La esposa terminó por aceptar la homeopatía para tratar a su marido porque el otro recurso sabía que no curaba el cáncer. Al final, Antonio López eligió a Sanhelly para que cuidara del enfermo. Hasta aquí todo normal: divergencias familiares de cómo afrontar una situación dramática. Normal, si no fuera porque el doctor Roberts le habría advertido a Pancho que con la homeoterapia su padre “no sólo morirá infaliblemente entre los atroces dolores, sino que perecerá en brevísimo tiempo.”

En resumen, Francisco Bru era partidario de la medicina convencional y vio en la decisión de Antonio López por la homeopatía una maniobra para acelerar la muerte de su padre: “López quedó encargado de buscar nuevo médico y nos trajo al doctor Sanhelly persona entonces poco conocida”. Pues, no. Eso es mentira.
Este médico, pionero en Cataluña de la homeopatía estaba de moda en Barcelona. Doctorado en Madrid, había dejado la cirugía en el Hospital de Sant Pau para especializarse en Alemania en esta nueva rama de la medicina y para cuando trató a Andrés Bru había publicado dos libros sobre esta especialidad, participaba en los congresos internacionales de homeopatía y hacía varios años que tenía la consulta llena.
Hay que tener en cuenta que la homeopatía, hoy denostada, era por entonces un recurso novedoso que daba muchas esperanzas a quienes se sentían desahuciados por la medicina tradicional. López tomó una decisión racional al contratar a Juan Sanhelly Metges. ¡Quién sabe si también para animar al enfermo con esperanzas vanas a modo de mentira piadosa! Pero, claro, por más fama que tuviese y más que cobrase, el doctor Sanhelly no hacía milagros.
Antonio López también acertó al trasladar a su suegro a su casa de Sarriá. Era un lugar idóneo para sosegar a un enfermo grave. Pasaba a una zona menos calurosa y le alejaba del ajetreo, obras e insalubridad que reinaba en la Barcelona fabril y portuaria. Bien distinto es la acusación, por parte de F. Bru, de que el día del traslado no se hizo como estaba previsto con el frescor de las cinco de la madrugada, sino con el sol inclemente del mediodía porque Antonio López estaba ocupado en sus asuntos. Ni Pancho aporta pruebas ni se le puede rebatir, salvo por la nula credibilidad que adolece. Pasa lo igual con la descripción desfavorable que Pancho hace de su madre:
¡Calcúlese en qué estado de inflamación llegó mi padre a Sarriá! ¿Pero cómo la esposa no se opuso a semejante barbaridad, cuya intención secreta era evidente? me dirán. Porque López era el dueño ya de nuestra casa, y mi madre jamás tuvo carácter para luchar con un monstruo de aquella fuerza. Mi madre era una mujer de su casa, retirada, tímida, paciente y sin experiencia, no tenía otra arma de combate que las lágrimas y ya puede imaginarse el caso que López hacía de ella.

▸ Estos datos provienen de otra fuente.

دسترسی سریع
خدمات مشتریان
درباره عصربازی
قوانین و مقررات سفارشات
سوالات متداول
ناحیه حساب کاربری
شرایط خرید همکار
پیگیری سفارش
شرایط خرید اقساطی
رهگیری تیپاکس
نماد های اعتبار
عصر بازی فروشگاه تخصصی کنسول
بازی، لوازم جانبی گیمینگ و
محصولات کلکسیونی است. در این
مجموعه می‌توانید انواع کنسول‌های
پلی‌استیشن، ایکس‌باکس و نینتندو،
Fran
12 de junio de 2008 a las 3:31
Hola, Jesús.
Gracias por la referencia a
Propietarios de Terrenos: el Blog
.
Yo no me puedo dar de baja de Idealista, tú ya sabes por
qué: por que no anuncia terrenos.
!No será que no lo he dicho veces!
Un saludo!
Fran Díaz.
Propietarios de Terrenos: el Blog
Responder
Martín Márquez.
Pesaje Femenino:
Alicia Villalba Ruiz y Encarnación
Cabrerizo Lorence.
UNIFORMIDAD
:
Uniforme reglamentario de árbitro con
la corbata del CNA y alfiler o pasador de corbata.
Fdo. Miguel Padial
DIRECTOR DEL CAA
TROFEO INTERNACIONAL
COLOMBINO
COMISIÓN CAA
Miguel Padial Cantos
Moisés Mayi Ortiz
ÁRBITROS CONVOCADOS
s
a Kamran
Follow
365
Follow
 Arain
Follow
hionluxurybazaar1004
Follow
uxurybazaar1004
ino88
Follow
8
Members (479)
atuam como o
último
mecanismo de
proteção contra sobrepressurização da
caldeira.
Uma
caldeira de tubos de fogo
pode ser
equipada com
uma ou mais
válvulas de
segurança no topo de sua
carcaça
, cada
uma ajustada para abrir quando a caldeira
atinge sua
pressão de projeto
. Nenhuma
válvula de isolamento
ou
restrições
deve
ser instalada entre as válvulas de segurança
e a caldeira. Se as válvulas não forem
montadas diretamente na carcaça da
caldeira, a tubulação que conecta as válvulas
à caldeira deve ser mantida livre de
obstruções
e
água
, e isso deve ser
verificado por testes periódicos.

Este penoso episodio le sirve a F. Bru para echar pestes de su cuñado y excusar a su madre de los presuntos atropellos sufridos por parte del yerno. Y, sobre todo, le vale para explicar maliciosamente que López arrambló con la caja de caudales, títulos y documentos empresariales de Andrés Bru aprovechando para ello que el hogar familiar de Barcelona había quedado vacío.